The island of Capri has been inhabited since the 8th BC, when the Greeks and Phoenicians settled there. However, the first person to really appreciate Capri was the Emperor Tiberius, the man who took control of Rome after Augustus. In around 30 AD, Tiberius had 12 sumptuous villas built for him on the island, including the Villa Jovis, naming each building after a god.
From the fall of the Roman Empire (476 AD) until the end of the early middle ages, Capri was under the control of Naples (Napoli), without, however, being influenced by the political changes that occurred in the ruling city due to the alternation of various dynasties, from the Angevins to the Aragonese.
In the meantime, Capri had to deal with its own very different problems that continued to plague it for centuries: it was continuously subjected to pirate raids and left to fend for itself by Naples (Napoli), meaning that the population had to move away from the coast, seeking refuge on the plateaus that rise up in the center of the island. This caused somewhat of a crash in the island's economy, which primarily relied on fishing, but also led to the creation of the two urban settlements of Capri and Anacapri (1200).
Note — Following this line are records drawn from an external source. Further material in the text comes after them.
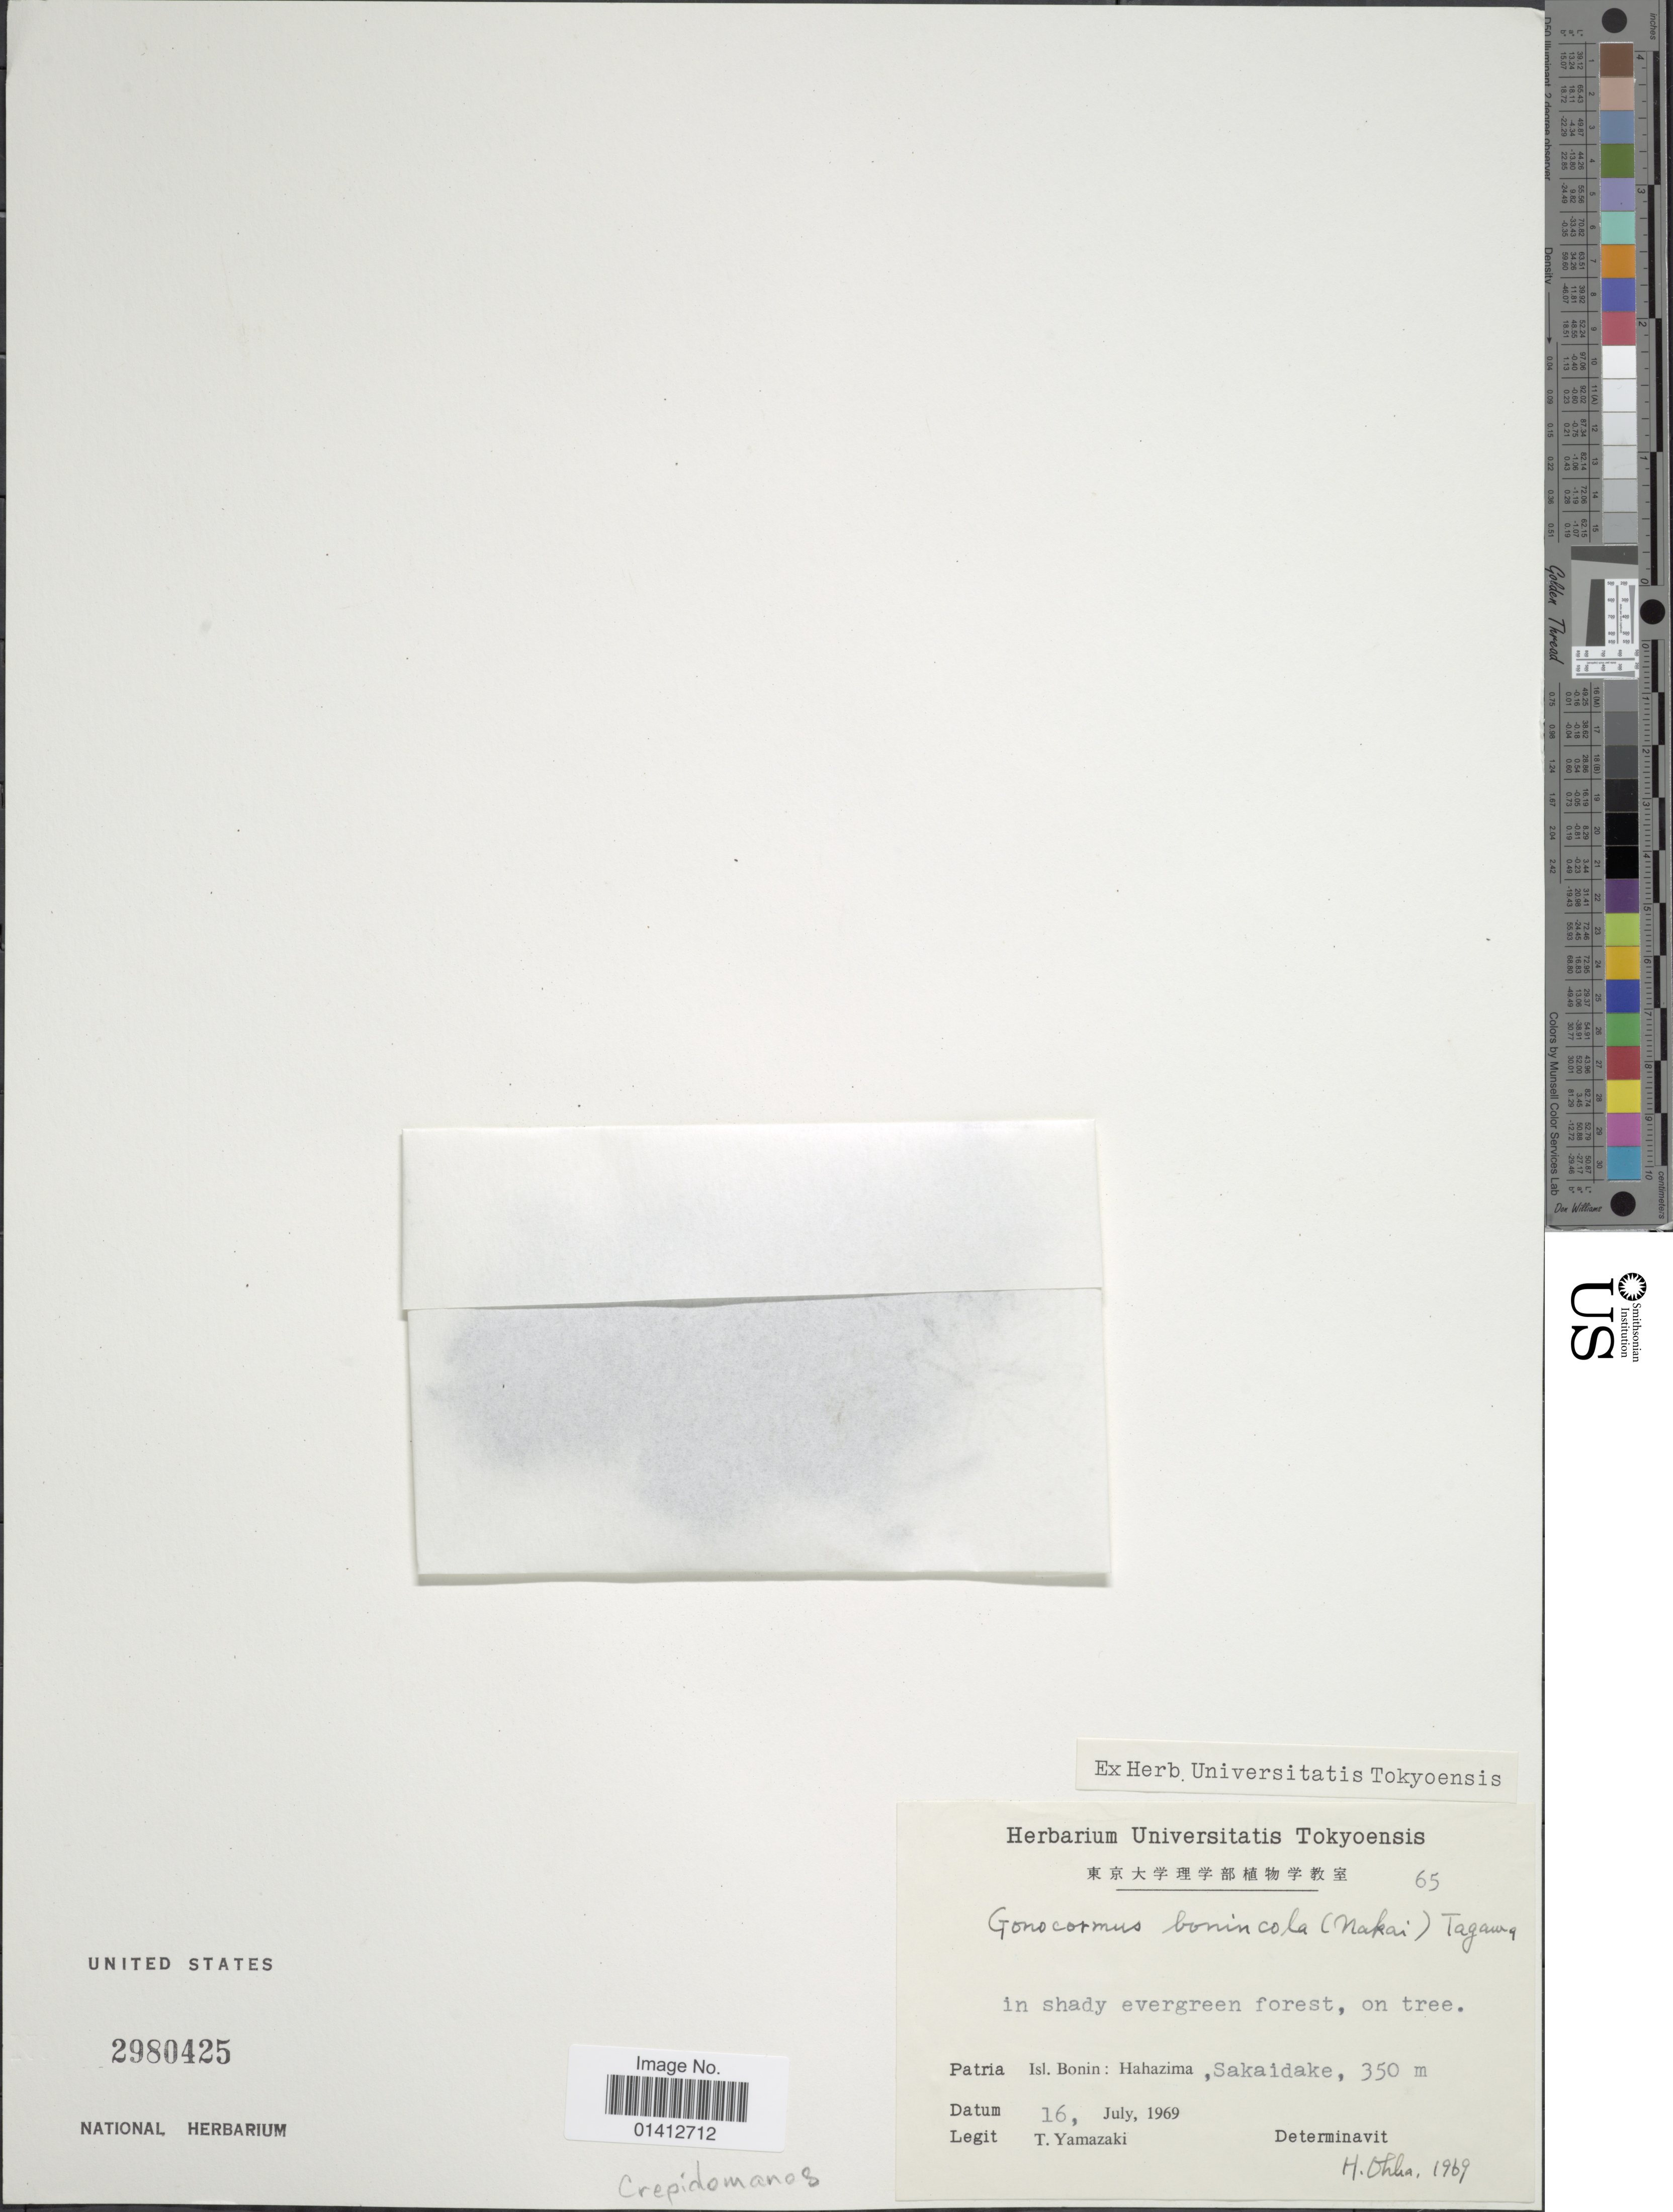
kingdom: Plantae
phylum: Tracheophyta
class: Polypodiopsida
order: Hymenophyllales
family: Hymenophyllaceae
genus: Crepidomanes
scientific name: Crepidomanes bonincolum (Nakai) comb. ined., 2015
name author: (Nakai)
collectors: T. Yamazaki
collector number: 65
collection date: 1969-07-16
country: Japan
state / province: Tokyo, Federal City of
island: Bonin Islands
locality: Isl Bonin: Hahazima, Sakaidake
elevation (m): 350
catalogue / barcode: US 2980425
Between 1200 and 1500, the island came under the control of the Normans and then the Swabians, passing into Spanish hands and then, until the fall of Napoleon, into French hands.
The island's cultural reawakening began in around 1800 thanks to a lively, growing interest from European artists and intellectuals. Attracted by the wonderful climate, the island's location and its natural wonders, the island was subjected to a peaceful invasion by the English, Americans, and Germans and consequently began to equip itself with tourist facilities.
In the early 20th century, the island took in some political refugees, including the Russian writer Maxim Gorki and Lenin, followed by the famous Chilean poet Pablo Neruda in the 1950s, who lived in exile on the island for several years.